Перенеся свое внимание вниз, я в приступе детской истерики принялся колоть ножом различные органы, остававшиеся во внутренностях, – механическое поднятие и опускание руки, кулака, острия ножа, и я чувствовал, как лезвие пронзает все то, что находилось внутри. Затем моя ярость выплеснулась за пределы собственно вскрытой брюшной полости и перешла на целые участки кожи на животе и в промежности; я колол, я втыкал, я вонзал, снова чувствуя, как острие проникает сквозь упругую эластичность кожи и попадает в расположенные под ней подкожные ткани, ощущая, как под моим безумным натиском разделяется и разъединяется человеческое желе. И вдруг я почувствовал себя обессиленным.
Я посмотрел на творение своих рук. Изуродованное лицо в темноте, которая окутывала площадь, казалось черным месивом. Для того чтобы передать в полной мере его истинный ужас, требовались краски, но насладиться этим зрелищем смогут «фараоны», а не я. Я не позволю себе осмотреть тело. Я не обладаю излишней чувствительностью. Разве смог бы чувствительный человек сотворить подобные зверства? Наверное, я все еще не оправился от шока, и тут до меня вдруг дошло, что уже прошло много времени и меня ждут другие дела. Поднявшись на ноги, я убрал нож за ремень, стащил с рук промокшие насквозь перчатки и убрал их в карман; убедился в том, что фартук – очень важная деталь – по-прежнему в одном из карманов сюртука, а отрезанный орган женщины – в другом, и без единого звука развернулся.

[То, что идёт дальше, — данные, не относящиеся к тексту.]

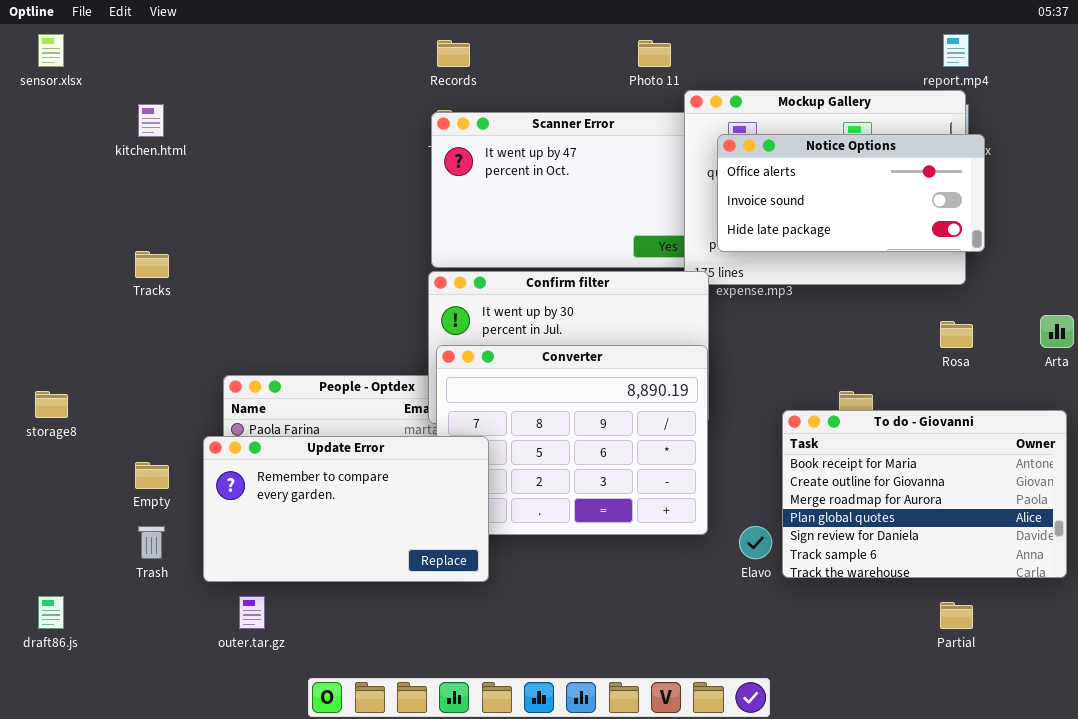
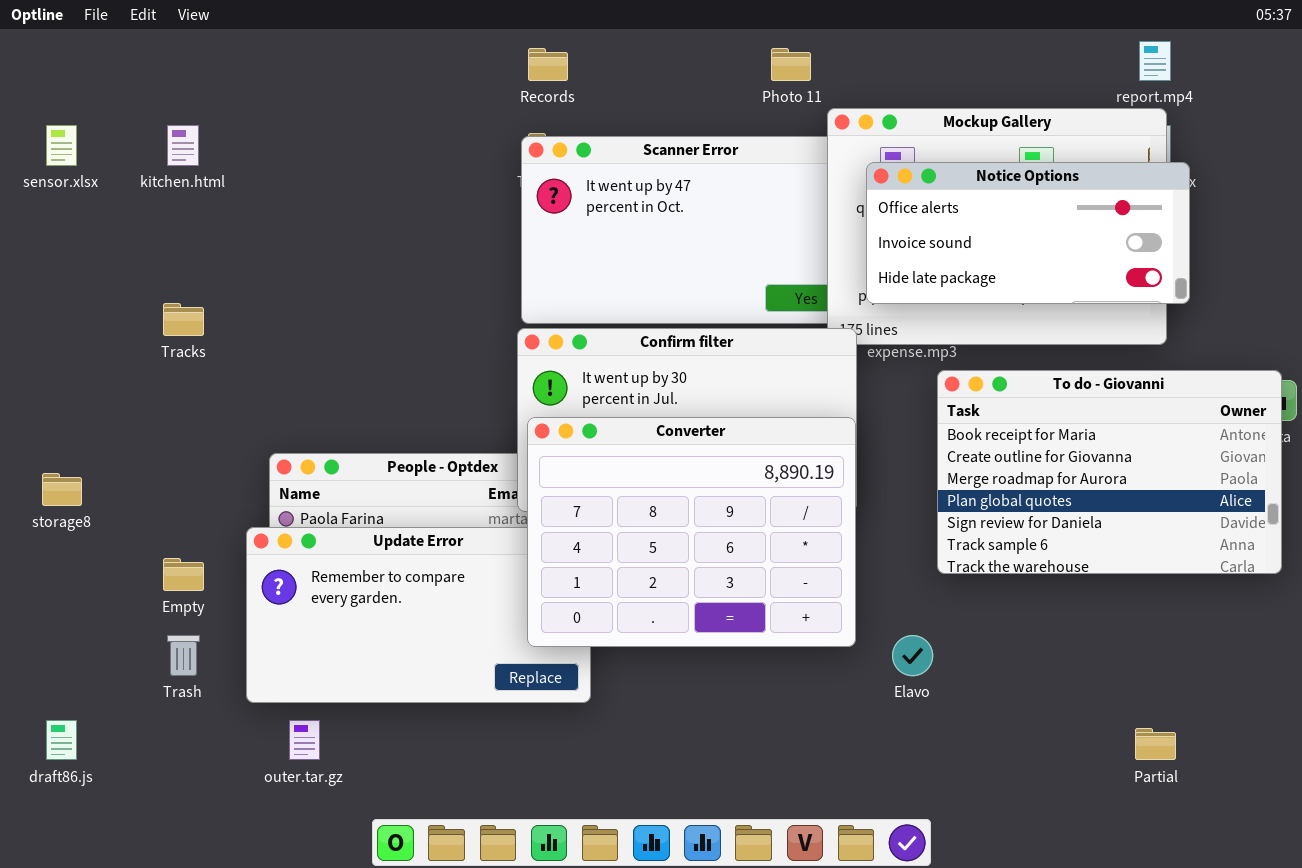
sensor.xlsx: [38,34,64,67] -> [46,125,77,166], moved
Converter: [436,345,708,535] -> [527,417,856,647], raised
To do - Giovanni: [782,410,1067,578] -> [937,370,1282,574], moved

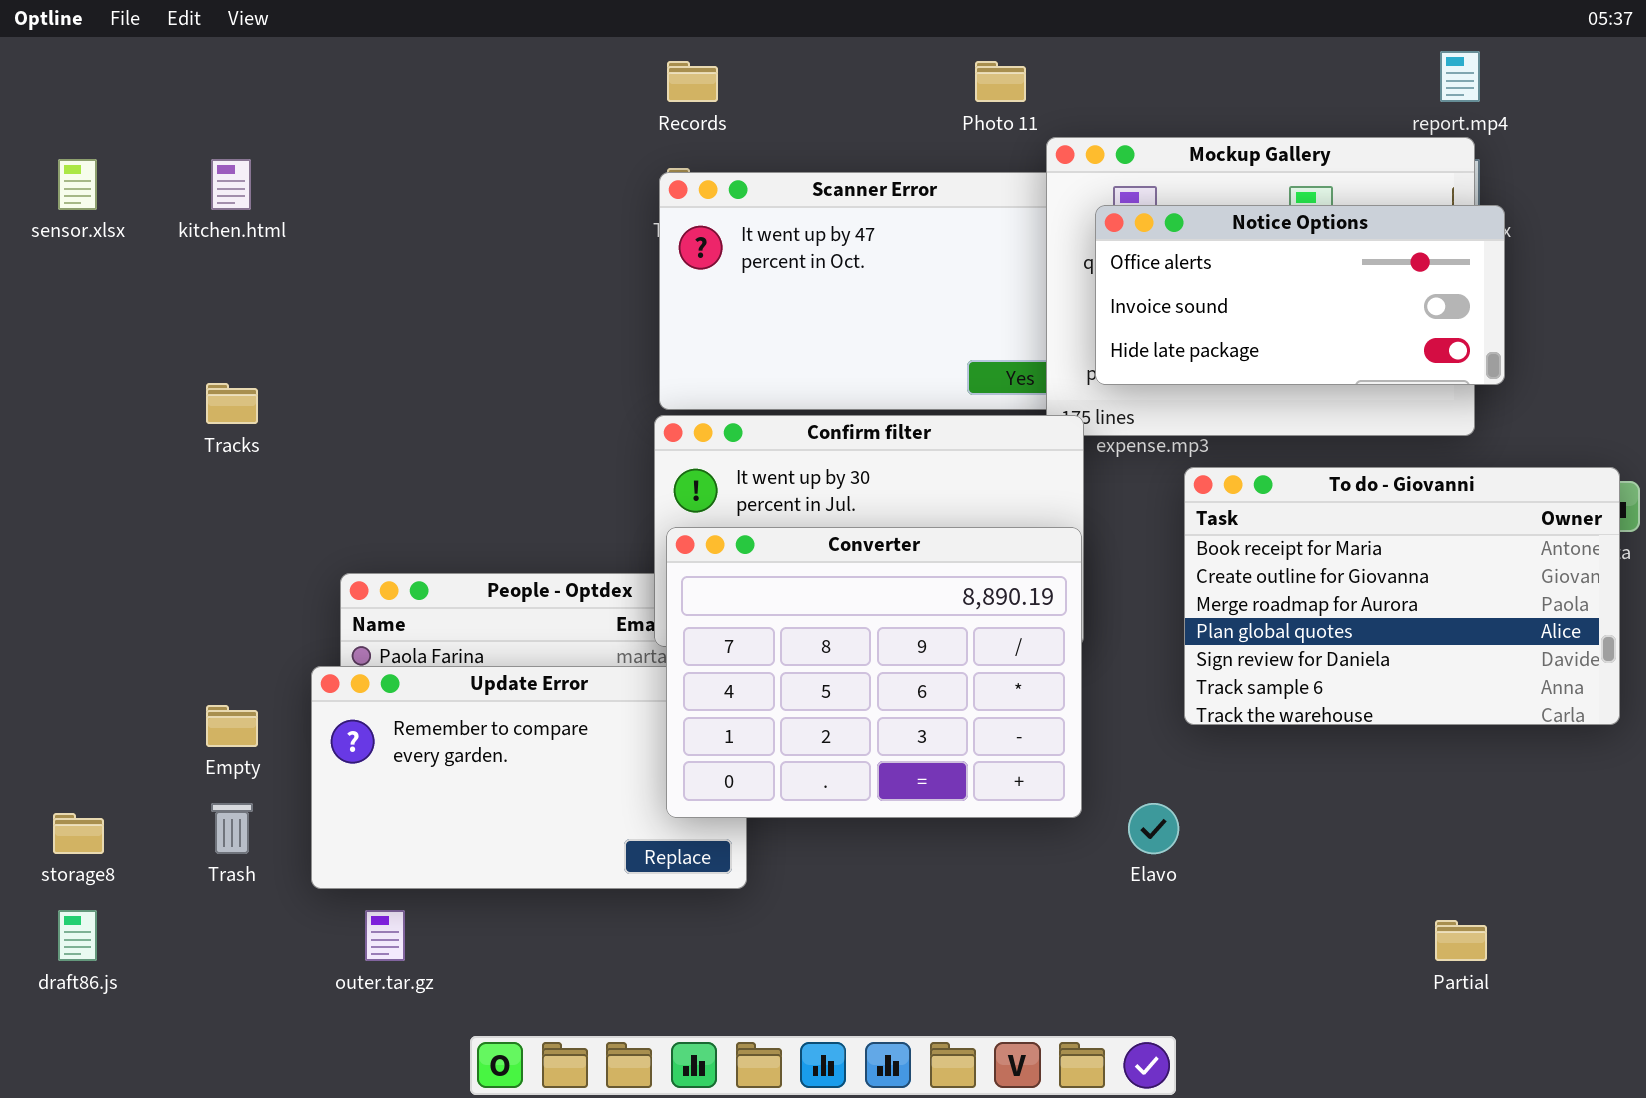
storage8: [42,473,82,506] -> [53,813,104,854], moved

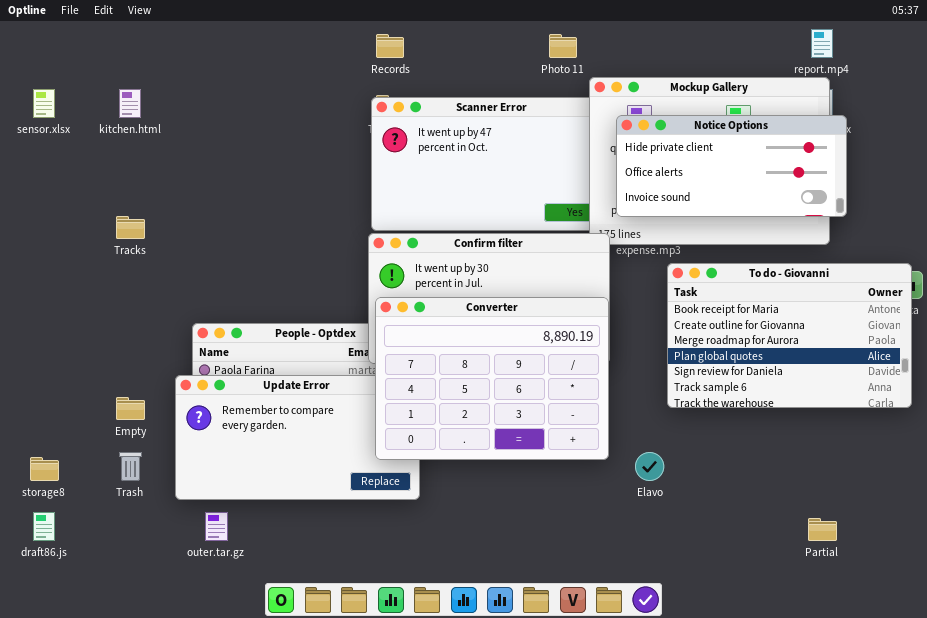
Notice Options: [1095,205,1505,385] -> [616,115,847,217], scrolled up 1 row

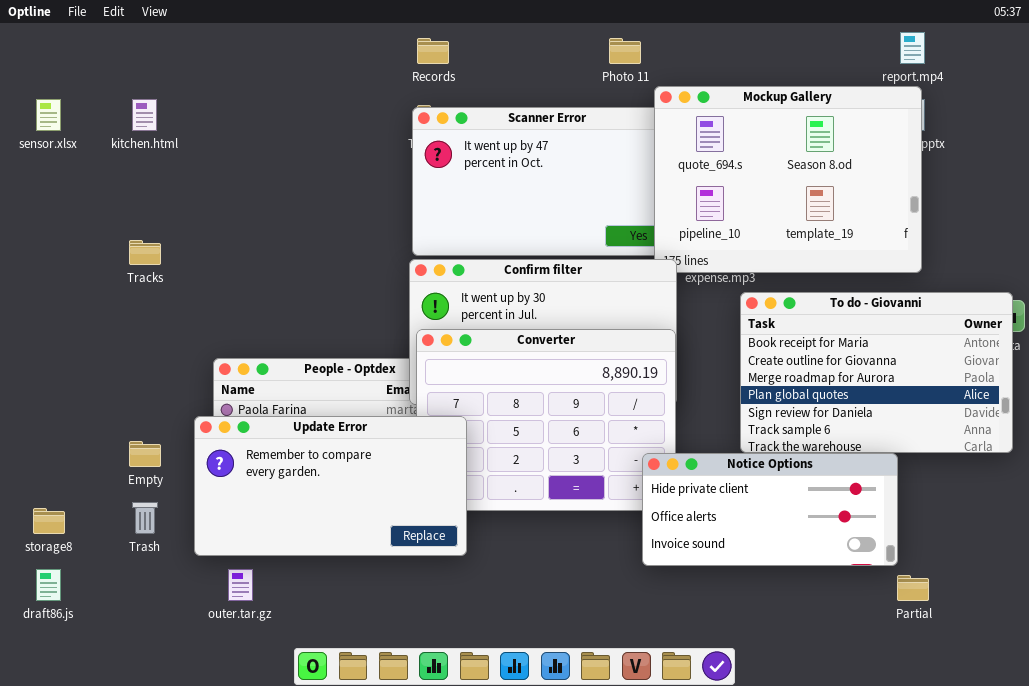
Notice Options: [616,115,847,217] -> [642,453,898,566], moved
Update Error: [175,375,420,500] -> [194,416,467,556], raised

Я пересек площадь, держась в тени. Я не хотел уходить тем же путем, каким пришел, через проход на Митр-стрит, потому что тот полицейский, возможно, описал полный круг, совершая свой обход, и как раз сейчас шел по этой улице, а у меня не было никакого желания столкнуться с ним, покидая площадь. Вместо этого я повернул в темноту, где его видел, обнаружил между двумя зданиями узкую дорожку, вымощенную кирпичом, и поспешил по ней. Услышав пронзительный, надрывный звук полицейского свистка, я понял, что тот констебль или его товарищ только что обнаружил тело. Еще одно чудесное спасение! Я, как ни в чем не бывало, шел вперед до тех пор, пока проход не вывел меня на темную улицу, уходящую вправо к Олдгейт, а влево – в полную темноту. Должно быть, это была Дьюк, с которой несколько минут назад и появилась моя птичка. Выбрав темноту, я вскоре вышел – безумие! – на другую Дьюк-стрит. Следовательно, я находился на пересечении Дьюк и Дьюк, и несмотря на кровавые происшествия этой ночи, я не смог сдержать усмешки по поводу абсурдности подобной ситуации и нескольких столетий ошибок и недоумений, порожденных ею. Вскоре я уже оказался за Хайндсдитч и направлялся неспешным шагом к следующему делу на сегодняшнюю ночь. Что же касается того, что происходило в том крохотном закутке Лондона, который я оставил позади, я не имел об этом ни малейшего понятия, и мне было абсолютно все равно.